Are you seriously asking that?
To lazy to do actual research?
Short version: the Year 2038 problem is known, but the hard part is finding every occurrence. Legacy code, embedded devices, and undocumented dependencies make exhaustive human inspection impractical. AI can scan, identify, and even patch issues at scale — but it also becomes another dependence that must be managed.
AI might be the single tool capable of preventing a global cascade from unknown, scattered software faults: it can search deeper and respond faster than human teams. In that sense, AI could be the difference between a localized outage and a broad systemic disruption.
The Year 2038 risk neatly illustrates our larger pattern: technology amplifies capability and fragility. AI offers a realistic, high-leverage way to reduce the fragility by locating and remediating hidden faults — but it must be treated as both a tool and a system that itself needs redundancy, testing, and governance.

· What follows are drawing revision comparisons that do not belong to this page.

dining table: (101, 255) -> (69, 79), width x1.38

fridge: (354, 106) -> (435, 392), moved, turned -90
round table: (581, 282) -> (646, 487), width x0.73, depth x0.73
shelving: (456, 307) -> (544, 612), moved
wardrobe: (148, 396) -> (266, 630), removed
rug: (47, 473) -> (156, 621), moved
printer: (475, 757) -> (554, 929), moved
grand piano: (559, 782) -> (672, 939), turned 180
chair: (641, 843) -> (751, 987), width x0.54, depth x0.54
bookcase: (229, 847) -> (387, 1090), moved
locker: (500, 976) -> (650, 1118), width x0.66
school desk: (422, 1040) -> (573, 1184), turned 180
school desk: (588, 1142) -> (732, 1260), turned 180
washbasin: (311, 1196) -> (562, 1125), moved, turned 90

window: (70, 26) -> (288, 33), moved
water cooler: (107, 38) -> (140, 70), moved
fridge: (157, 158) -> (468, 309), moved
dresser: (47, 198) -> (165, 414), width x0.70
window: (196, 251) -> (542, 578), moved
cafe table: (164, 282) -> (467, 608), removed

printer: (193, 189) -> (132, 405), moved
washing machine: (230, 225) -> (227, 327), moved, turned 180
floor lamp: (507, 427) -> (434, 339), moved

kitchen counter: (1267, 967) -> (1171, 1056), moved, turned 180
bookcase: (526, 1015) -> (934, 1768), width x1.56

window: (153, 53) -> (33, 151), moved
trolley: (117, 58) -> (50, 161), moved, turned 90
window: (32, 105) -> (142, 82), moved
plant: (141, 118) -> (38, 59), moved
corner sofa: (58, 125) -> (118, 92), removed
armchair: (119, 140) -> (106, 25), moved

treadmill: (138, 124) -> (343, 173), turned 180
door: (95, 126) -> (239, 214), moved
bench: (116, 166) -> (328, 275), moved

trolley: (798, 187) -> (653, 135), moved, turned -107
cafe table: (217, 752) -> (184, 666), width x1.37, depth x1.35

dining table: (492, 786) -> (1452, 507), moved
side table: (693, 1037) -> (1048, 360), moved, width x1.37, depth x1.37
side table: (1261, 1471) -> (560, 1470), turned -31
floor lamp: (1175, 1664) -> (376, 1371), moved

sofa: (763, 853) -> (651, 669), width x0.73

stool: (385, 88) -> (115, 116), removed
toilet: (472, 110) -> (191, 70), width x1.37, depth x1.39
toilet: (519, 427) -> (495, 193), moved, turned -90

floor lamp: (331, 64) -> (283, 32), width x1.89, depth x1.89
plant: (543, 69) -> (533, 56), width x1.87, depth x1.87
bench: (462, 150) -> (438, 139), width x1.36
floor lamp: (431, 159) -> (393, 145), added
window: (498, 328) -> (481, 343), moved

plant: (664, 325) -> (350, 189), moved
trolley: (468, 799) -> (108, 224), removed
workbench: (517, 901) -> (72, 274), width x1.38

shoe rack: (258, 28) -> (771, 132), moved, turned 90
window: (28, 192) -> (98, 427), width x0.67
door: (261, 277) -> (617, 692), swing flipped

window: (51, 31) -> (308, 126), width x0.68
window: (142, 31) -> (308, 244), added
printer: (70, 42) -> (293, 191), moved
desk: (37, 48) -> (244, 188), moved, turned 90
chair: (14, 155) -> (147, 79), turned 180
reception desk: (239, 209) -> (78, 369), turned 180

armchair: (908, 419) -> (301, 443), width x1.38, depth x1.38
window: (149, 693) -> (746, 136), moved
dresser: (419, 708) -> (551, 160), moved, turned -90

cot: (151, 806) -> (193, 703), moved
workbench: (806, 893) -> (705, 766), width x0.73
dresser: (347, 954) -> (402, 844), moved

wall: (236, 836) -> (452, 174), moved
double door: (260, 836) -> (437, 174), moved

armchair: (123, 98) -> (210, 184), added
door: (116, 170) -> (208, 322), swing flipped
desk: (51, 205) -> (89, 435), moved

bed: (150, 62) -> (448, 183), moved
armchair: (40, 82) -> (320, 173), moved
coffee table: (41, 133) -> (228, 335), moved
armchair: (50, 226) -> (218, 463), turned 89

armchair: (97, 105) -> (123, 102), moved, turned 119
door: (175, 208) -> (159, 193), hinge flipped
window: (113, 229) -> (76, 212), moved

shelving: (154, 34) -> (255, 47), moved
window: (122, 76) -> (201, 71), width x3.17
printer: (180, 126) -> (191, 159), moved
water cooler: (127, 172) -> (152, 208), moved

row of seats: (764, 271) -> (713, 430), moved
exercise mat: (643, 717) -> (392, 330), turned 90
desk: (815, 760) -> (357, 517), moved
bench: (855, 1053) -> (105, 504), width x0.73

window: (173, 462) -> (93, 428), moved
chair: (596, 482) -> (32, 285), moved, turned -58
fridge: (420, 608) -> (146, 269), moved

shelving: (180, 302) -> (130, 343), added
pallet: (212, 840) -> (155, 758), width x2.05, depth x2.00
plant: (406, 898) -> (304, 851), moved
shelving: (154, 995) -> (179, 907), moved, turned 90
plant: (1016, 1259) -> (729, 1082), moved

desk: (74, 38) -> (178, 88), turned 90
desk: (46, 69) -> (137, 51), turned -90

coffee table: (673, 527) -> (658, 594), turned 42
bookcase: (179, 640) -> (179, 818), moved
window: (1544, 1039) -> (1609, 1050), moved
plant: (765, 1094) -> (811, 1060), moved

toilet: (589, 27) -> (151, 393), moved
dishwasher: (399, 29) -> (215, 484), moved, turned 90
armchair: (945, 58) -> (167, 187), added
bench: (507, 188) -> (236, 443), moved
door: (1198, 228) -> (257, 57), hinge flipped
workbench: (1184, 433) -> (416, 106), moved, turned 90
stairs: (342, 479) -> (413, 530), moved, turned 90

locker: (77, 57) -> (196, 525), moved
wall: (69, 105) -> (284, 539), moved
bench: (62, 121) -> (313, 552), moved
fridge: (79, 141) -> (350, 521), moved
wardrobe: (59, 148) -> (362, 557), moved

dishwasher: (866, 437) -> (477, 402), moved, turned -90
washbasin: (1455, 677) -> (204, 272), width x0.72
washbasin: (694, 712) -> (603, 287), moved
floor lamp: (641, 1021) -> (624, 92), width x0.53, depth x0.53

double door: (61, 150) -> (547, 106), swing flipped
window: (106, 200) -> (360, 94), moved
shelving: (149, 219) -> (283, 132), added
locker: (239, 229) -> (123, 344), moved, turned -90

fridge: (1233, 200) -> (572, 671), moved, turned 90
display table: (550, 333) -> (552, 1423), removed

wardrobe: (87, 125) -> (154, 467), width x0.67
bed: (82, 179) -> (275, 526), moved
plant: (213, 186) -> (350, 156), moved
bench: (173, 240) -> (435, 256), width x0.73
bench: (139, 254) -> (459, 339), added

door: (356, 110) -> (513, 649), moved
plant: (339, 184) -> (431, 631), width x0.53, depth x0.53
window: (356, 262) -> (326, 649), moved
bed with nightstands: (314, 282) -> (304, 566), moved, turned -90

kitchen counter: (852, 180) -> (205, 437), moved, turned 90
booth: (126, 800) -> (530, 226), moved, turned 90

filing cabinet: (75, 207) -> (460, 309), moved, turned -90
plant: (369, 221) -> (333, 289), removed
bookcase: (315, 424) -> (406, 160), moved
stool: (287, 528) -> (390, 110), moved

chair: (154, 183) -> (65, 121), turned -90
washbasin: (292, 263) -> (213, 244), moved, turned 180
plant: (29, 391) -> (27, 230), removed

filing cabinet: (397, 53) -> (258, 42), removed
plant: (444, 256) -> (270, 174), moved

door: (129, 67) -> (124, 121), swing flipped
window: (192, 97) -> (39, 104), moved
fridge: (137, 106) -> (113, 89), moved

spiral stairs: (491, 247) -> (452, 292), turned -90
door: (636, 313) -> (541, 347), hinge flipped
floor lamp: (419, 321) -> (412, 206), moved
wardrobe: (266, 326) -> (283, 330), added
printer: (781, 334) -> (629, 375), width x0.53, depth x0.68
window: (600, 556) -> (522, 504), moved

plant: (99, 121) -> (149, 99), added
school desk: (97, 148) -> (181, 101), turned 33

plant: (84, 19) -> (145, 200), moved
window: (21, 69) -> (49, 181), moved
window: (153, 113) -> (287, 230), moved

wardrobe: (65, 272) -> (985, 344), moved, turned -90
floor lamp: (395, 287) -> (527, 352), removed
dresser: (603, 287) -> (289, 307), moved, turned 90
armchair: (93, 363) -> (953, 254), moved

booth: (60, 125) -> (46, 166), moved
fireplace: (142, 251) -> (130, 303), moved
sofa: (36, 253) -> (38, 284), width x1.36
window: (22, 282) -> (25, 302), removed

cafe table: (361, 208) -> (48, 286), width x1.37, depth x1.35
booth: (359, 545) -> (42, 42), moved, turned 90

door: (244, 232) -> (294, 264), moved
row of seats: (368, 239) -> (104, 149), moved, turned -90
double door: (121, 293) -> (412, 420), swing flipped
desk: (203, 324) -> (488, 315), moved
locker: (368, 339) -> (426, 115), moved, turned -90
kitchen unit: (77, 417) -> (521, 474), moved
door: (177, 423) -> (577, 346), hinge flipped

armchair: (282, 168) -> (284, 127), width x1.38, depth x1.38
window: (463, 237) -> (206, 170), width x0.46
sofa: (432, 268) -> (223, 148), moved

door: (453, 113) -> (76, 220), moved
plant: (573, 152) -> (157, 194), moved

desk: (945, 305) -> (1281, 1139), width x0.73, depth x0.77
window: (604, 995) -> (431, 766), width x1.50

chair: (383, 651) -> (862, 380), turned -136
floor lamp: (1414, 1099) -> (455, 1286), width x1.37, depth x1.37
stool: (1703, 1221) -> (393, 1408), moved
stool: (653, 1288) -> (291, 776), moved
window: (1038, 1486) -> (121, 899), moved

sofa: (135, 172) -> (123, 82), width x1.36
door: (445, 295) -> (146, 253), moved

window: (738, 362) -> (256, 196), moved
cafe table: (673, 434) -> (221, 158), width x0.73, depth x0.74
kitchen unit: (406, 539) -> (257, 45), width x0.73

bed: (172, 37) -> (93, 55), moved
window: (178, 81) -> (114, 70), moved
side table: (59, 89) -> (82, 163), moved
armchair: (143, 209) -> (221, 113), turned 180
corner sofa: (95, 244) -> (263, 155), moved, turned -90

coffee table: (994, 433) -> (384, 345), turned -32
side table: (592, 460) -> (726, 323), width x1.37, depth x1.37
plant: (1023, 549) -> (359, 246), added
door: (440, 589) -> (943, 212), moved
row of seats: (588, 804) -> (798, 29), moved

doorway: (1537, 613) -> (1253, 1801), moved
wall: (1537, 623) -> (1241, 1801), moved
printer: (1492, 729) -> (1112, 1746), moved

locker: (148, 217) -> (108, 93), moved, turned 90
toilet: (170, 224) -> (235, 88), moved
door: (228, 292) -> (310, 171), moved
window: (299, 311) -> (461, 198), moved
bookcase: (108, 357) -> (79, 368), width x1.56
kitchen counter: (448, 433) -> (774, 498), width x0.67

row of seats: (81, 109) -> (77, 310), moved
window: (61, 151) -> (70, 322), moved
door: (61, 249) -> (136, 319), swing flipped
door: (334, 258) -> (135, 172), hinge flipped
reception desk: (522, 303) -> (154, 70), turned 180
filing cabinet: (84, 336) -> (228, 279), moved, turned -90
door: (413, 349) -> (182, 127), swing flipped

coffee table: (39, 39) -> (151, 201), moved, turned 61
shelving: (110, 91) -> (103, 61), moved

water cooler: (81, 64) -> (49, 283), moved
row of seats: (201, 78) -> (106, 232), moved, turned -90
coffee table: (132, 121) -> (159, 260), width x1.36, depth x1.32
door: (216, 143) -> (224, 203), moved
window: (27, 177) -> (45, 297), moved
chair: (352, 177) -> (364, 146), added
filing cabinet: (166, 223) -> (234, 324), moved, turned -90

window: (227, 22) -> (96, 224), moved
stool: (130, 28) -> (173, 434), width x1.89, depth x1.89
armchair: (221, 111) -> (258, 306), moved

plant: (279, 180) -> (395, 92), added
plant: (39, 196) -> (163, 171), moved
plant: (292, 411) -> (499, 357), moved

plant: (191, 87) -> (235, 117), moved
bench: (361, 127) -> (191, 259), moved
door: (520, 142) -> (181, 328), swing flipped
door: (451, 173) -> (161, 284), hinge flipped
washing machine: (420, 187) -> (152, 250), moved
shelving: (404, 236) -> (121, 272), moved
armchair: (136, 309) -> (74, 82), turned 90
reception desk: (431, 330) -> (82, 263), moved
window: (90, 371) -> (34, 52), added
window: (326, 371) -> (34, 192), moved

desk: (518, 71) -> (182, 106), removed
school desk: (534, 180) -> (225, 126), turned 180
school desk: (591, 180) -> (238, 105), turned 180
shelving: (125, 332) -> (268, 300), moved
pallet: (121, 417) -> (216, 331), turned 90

To lazy to do actual research?
—
Yes, I am.
Cloudflare was more like 116th warning. We’ve centralized a bunch of stuff on the internet, thus breaking the model it was built on. And everybody knows what the problem is, the internet now has a couple dozen single points of failure. So when something like Cloudflare or Google Analytics or AWS go down a good chunk of the internet goes with it. And they know how to solve the problem too, do their own work and stop relying on these 3rd parties. But they’re not going to because that would be expensive and honestly they wouldn’t do it as well as the 3rd parties (specialization can be good). So we just cruise along on this with half the internet going down periodically.
I wouldn’t say the Internet is “fragile”. It was designed as DARPANET to survive nuclear war. It might be the least “fragile” man made system on the planet. Having said that, it can still be vulnerable. It’s nodes are certainly vulnerable.
Yep! That's great. Love the angry bird!